The problem:
Every line containing the string "Local" is to be copied from the records.

Given data Block Start

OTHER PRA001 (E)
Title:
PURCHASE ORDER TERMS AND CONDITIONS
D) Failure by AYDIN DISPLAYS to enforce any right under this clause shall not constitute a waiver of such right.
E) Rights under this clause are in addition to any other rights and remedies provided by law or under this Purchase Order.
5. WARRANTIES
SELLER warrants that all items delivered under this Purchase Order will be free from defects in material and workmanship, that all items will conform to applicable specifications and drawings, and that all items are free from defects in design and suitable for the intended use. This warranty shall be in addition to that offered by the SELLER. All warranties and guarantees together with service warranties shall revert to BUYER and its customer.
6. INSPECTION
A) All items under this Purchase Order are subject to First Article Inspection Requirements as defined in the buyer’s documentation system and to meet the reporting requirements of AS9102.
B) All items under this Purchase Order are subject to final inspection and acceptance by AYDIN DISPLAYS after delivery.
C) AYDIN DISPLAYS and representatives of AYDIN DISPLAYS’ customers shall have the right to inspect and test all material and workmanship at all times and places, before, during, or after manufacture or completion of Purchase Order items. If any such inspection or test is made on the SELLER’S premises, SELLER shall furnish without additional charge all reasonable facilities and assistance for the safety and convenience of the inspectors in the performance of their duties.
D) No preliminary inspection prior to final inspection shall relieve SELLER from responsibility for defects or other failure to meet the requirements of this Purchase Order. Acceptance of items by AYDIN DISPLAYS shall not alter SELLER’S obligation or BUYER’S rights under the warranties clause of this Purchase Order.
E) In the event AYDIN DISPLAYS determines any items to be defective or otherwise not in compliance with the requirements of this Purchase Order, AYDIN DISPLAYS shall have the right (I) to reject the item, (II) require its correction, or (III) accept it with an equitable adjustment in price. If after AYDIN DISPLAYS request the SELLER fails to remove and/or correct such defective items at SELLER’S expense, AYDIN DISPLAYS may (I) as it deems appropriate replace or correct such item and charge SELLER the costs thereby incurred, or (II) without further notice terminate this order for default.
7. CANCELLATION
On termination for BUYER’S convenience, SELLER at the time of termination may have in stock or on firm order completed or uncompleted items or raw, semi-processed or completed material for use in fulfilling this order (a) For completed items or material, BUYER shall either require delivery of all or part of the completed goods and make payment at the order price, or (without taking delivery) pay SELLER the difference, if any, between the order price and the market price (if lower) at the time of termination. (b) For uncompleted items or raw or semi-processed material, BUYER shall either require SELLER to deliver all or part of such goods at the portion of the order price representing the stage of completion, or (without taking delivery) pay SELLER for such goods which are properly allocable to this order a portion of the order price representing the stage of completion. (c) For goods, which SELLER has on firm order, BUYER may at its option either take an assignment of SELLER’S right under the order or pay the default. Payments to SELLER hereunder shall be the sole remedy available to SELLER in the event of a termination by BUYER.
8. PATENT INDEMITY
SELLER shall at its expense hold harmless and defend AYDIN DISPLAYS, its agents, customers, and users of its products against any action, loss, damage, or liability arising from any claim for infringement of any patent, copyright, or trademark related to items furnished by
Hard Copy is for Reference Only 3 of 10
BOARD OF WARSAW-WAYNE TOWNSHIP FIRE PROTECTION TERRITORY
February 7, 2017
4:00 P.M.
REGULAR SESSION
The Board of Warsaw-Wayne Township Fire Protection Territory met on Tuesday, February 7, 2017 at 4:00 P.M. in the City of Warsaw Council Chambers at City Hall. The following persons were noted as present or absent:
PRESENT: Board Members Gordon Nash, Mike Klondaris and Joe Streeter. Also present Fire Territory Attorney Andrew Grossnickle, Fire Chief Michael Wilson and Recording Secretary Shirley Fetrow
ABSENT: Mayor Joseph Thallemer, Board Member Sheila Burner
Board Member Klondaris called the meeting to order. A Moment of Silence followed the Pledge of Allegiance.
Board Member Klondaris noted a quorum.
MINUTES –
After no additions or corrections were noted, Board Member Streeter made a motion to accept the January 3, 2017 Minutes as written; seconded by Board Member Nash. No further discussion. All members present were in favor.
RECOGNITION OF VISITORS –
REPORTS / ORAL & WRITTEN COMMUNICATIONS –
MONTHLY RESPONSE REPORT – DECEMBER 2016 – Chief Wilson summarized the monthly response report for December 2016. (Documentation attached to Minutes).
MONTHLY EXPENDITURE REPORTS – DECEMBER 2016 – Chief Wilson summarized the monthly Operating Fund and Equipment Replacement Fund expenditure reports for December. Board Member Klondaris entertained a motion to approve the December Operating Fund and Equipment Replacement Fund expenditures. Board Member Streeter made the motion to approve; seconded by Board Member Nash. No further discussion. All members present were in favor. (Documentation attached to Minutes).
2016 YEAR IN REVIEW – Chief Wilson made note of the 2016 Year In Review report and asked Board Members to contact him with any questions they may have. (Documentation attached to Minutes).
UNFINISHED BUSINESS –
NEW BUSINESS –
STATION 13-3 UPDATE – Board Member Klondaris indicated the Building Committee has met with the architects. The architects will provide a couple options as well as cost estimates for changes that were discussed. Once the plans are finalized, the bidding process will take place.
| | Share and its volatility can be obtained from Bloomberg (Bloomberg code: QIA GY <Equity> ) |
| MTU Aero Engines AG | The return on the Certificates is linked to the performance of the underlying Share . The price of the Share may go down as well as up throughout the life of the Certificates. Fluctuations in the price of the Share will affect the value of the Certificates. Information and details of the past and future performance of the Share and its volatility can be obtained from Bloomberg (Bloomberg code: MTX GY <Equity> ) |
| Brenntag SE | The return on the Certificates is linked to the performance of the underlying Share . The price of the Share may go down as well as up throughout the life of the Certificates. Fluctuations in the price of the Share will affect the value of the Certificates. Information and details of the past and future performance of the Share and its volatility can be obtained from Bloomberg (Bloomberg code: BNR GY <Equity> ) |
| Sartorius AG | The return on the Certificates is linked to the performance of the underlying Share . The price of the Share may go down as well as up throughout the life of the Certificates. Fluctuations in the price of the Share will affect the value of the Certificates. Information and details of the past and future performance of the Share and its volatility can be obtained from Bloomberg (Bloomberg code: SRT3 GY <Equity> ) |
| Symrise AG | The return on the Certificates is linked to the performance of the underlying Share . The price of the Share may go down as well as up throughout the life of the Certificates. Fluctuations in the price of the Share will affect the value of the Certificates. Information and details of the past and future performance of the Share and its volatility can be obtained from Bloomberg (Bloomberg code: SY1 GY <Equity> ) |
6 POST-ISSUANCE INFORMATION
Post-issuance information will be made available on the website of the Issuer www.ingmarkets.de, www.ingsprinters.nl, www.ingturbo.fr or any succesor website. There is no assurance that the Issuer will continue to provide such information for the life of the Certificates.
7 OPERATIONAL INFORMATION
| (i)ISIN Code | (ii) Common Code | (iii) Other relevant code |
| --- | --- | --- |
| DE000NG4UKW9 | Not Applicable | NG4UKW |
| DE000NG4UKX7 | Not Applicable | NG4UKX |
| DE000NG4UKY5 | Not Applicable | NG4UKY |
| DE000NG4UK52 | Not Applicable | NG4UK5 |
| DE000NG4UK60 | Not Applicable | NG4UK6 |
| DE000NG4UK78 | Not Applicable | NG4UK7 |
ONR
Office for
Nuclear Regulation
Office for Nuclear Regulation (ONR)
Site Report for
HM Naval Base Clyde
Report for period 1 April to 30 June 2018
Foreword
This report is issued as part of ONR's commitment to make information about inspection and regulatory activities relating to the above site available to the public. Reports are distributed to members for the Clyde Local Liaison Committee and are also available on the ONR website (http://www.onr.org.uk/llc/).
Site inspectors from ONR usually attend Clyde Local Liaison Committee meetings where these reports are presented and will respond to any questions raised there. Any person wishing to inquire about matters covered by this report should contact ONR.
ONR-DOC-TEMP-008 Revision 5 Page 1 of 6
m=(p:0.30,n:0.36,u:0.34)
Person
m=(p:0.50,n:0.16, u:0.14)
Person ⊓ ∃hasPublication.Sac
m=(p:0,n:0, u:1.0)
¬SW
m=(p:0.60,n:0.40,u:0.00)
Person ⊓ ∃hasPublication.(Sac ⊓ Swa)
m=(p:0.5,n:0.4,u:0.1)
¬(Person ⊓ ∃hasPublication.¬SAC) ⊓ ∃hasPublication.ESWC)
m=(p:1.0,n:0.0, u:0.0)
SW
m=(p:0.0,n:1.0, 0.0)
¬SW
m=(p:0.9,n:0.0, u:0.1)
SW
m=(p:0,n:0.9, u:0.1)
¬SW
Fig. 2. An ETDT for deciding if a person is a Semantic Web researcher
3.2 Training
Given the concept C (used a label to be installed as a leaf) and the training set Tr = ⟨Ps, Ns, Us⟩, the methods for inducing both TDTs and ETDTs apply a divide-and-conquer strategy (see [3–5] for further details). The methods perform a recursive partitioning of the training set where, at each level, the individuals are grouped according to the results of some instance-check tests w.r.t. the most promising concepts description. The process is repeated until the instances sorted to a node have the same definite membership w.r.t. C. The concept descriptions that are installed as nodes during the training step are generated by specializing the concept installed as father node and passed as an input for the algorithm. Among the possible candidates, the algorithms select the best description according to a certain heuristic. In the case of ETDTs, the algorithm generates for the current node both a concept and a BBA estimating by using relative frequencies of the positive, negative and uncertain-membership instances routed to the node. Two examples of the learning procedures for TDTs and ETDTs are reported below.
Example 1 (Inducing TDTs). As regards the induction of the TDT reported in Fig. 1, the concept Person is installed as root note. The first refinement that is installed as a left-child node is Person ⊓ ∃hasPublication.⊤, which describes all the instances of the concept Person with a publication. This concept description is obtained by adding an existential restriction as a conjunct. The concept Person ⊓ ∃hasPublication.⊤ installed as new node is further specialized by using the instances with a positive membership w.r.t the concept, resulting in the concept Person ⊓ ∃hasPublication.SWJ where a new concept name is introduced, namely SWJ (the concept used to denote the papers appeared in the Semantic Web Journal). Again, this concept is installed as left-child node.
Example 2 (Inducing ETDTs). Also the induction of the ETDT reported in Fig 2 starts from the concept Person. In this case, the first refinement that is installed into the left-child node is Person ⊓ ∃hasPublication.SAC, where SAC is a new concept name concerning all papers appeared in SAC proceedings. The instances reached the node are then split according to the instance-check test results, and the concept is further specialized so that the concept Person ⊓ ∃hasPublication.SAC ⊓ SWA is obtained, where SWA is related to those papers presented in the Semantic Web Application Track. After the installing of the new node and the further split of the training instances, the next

Given data Block End

Exercise response:
This report is issued as part of ONR's commitment to make information about inspection and regulatory activities relating to the above site available to the public. Reports are distributed to members for the Clyde Local Liaison Committee and are also available on the ONR website (http://www.onr.org.uk/llc/).
Site inspectors from ONR usually attend Clyde Local Liaison Committee meetings where these reports are presented and will respond to any questions raised there. Any person wishing to inquire about matters covered by this report should contact ONR.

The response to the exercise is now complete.